Correlation of Macroscopic Surface Tension and Microscopic Surface Composition of Binary Ionic Liquid Mixtures with Common Cations and Anions of Different Size

We investigated the surface tension and surface composition of binary ionic liquid (IL) mixtures of ILs sharing the same cation. As model system, binary mixtures of 1-ethyl-3-methylimidazolium acetate ([C₂C₁Im][OAc], molar volume: 154.4 cm³·mol^–1 at 293 K) and 1-ethyl-3-methylimidazolium bis(trifluoromethylsulfonyl)imide ([C₂C₁Im][Tf₂N], molar volume: 256.2 cm³·mol^–1 at 293 K), with very different surface tensions, and with anions of very different chemical structure and size were studied over the whole composition range.
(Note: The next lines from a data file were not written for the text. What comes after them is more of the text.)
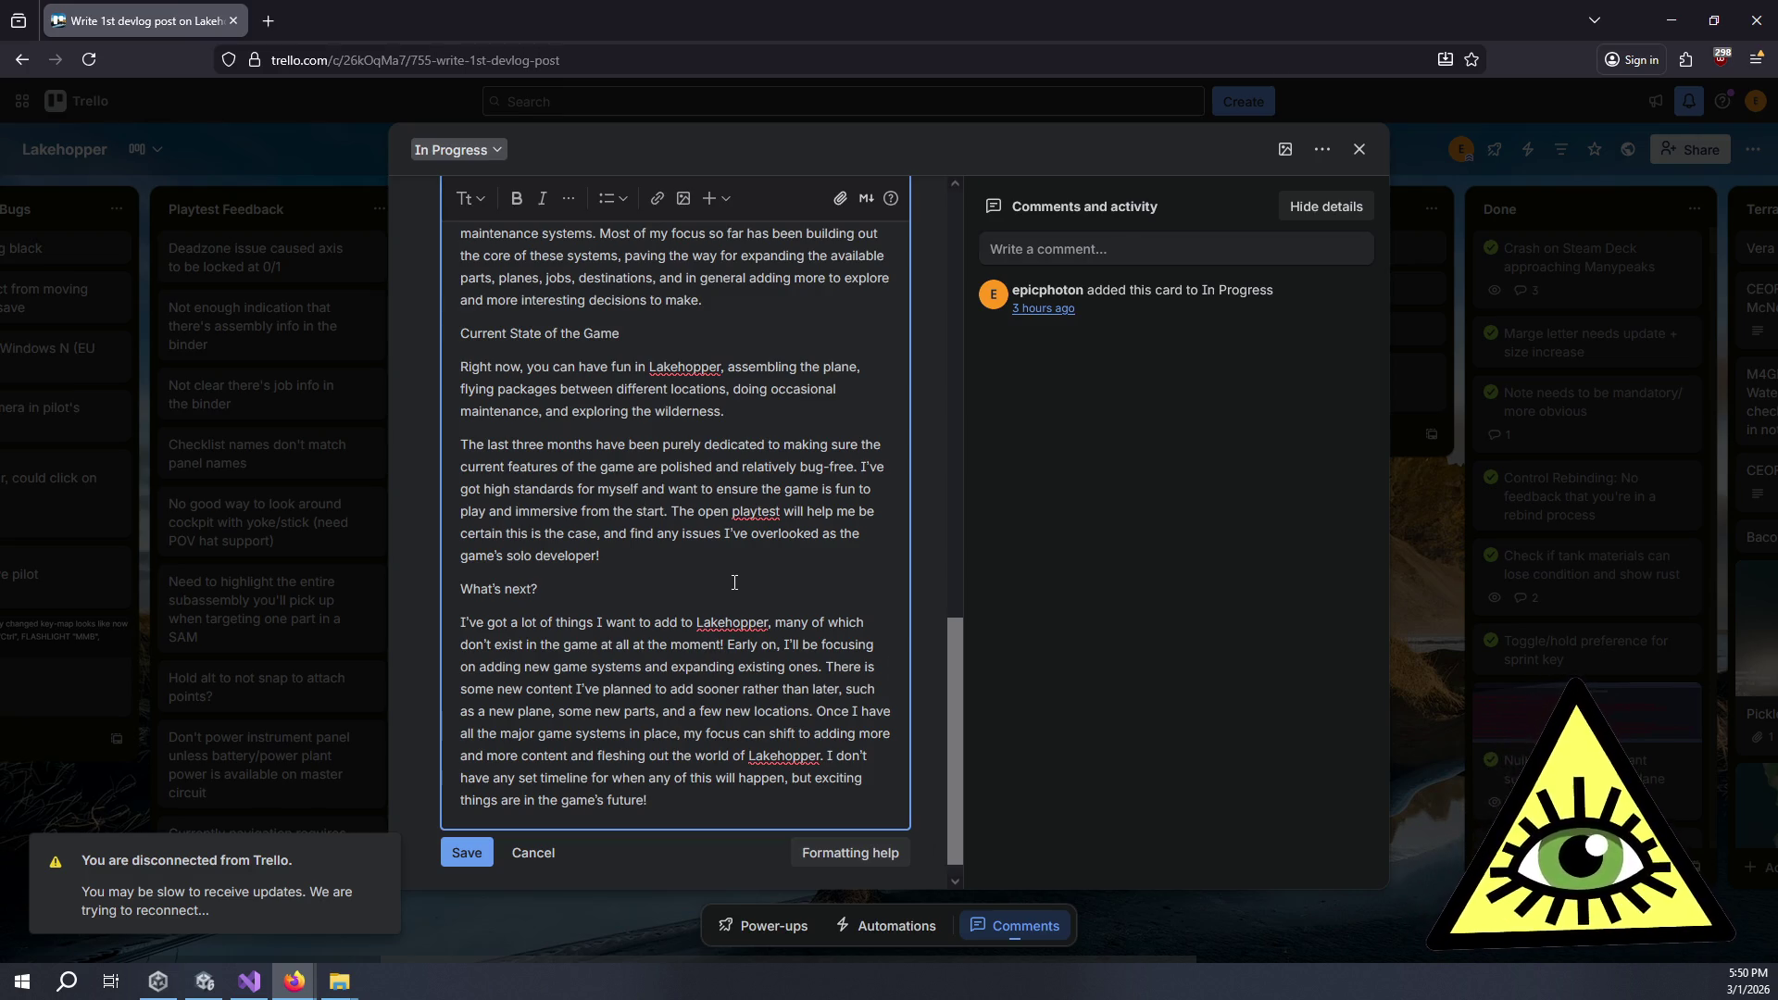
scroll(732, 583, "up", 2)
scroll(732, 583, "up", 1)
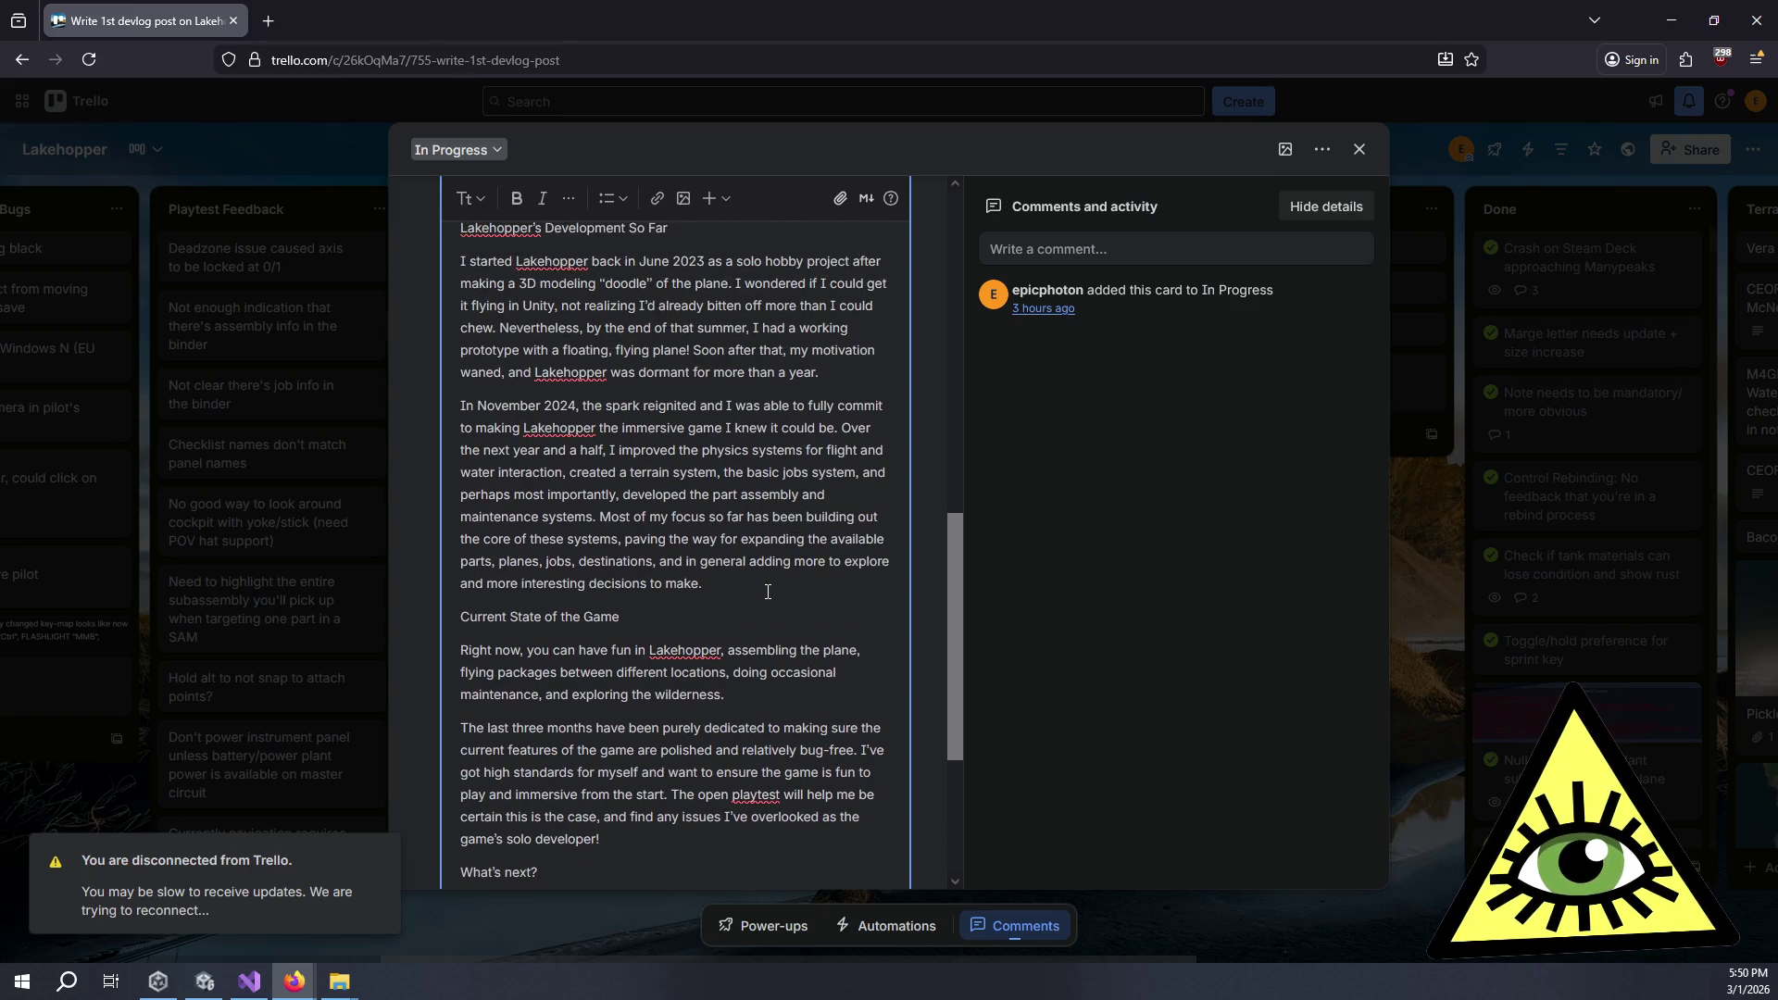
scroll(768, 592, "up", 3)
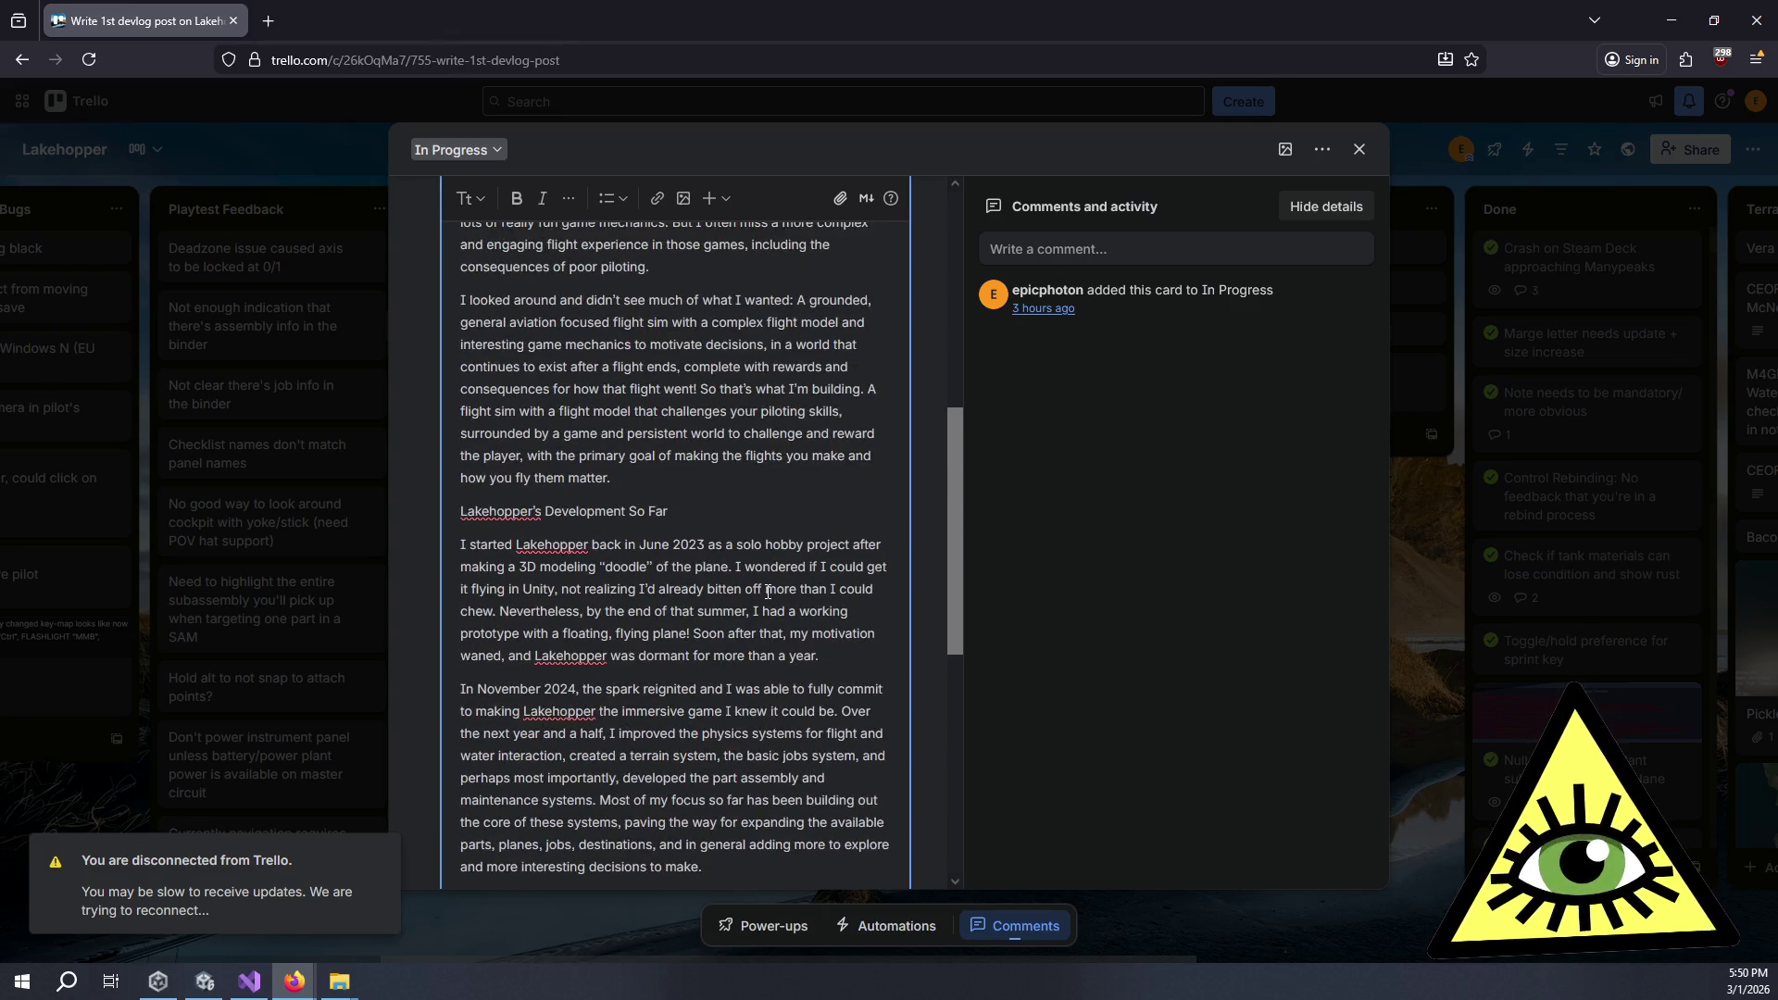
scroll(768, 600, "up", 1)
The surface tension was obtained by pendant-drop (PD) measurements in the presence of 0.1 MPa argon between 294 and 323 K, and the surface composition was determined by angle-resolved photoelectron spectroscopy (ARXPS) in ultrahigh vacuum at 293 K. The ARXPS results reveal a strong preferential enrichment of [C₂C₁Im][Tf₂N] at the vacuum–liquid interface of the binary mixtures, which is more pronounced at lower [C₂C₁Im][Tf₂N] bulk contents. This microscopic behavior is reflected in the macroscopic surface tensions, which are significantly lower than calculated assuming a linear mixing behavior based on the bulk composition. A previously developed prediction model to correlate the surface tension with the molar surface composition yields deviations of more than 5% from the measured values, which we attribute to the strongly different sizes of the anions. By accounting for the surface areas occupied by the ILs, we present an improved new model which describes the experimental data very well within 1.4%.